司马柬却道:“朕不是为博美名。只是不愿再见太康年间的旧习。你们想,若今日朕收了那玉麒麟,褒奖了王显,明日就会有十个、百个王显,变着法子献祥瑞。劳民伤财不说,更会败坏官场风气——官员们不去想如何治理地方,整天琢磨怎么制造祥瑞讨好朝廷,这还得了?”

他走到窗前,望着宫城外洛阳城的街巷:“开元八年了,朕要的是一个实实在在的盛世。这个盛世,不在玉麒麟的雕工有多精,而在百姓碗里的饭有多满;不在祥瑞有多少,而在社学的读书声有多响;不在贡品有多奇,而在商路有多畅。

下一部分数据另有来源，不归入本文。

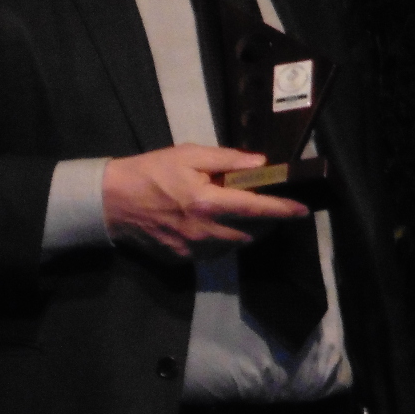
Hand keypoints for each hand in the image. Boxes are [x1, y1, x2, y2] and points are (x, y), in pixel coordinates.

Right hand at [102, 145, 308, 260]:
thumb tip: (260, 164)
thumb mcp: (189, 154)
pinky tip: (221, 225)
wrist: (111, 201)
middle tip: (273, 208)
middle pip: (251, 232)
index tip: (303, 210)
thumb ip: (228, 159)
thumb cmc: (152, 171)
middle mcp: (204, 231)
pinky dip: (225, 240)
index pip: (256, 209)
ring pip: (234, 245)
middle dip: (268, 222)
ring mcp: (192, 249)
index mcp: (208, 202)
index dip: (283, 210)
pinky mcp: (182, 259)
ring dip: (247, 232)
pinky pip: (214, 252)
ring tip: (248, 215)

”

众臣肃然。

“传旨,”司马柬转身,“将朕今日那番话整理成文,刊于下期邸报,发至各州县。让天下官员都知道,朕要的是什么。再,令御史台、吏部,今后考核官员,以劝农、兴学、安民、通商等实绩为重,若有专务虚文、献媚求进者,降黜勿论。”

“臣遵旨!”

夕阳西下时,司马柬登上宫城角楼。

从这里望去,洛阳城万家灯火渐次亮起。今日元日,百姓们正在家中团聚,享受太平年景。远处传来隐隐的爆竹声,那是民间在除旧迎新。

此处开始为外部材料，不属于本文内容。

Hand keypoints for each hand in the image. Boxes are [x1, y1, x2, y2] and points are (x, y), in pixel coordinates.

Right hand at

他想起了八年前登基时的那个冬天。那时国库空虚,边患不断,官场腐败,民生困苦。八年过去了,不敢说尽善尽美,但至少百姓碗里有了饭,身上有了衣,孩子有了书读,商人有了路走。

这才是真正的祥瑞啊。

寒风吹过,冕冠上的玉珠又轻轻撞击。司马柬伸手扶正冠冕,目光坚定。他知道,务实之路还很长,开元治世还有很多事要做。但至少今日,他让天下人明白了这个皇帝要的是什么。

不是玉麒麟,不是白鹿,不是任何虚华的祥瑞。

是春耕时田间地头的汗水,是秋收时粮仓满溢的喜悦,是社学里孩童稚嫩的读书声,是边关收到家书时戍卒的笑容,是商路上驼铃与帆影交织的繁荣。

这些平凡而真实的景象,才是开元八年最好的开端,才是这个时代最珍贵的祥瑞。

宫灯渐次亮起,将角楼照得通明。司马柬的身影投在宫墙上,挺拔而坚定。在他身后,一个务实而兴盛的时代,正随着新年的钟声,继续向前。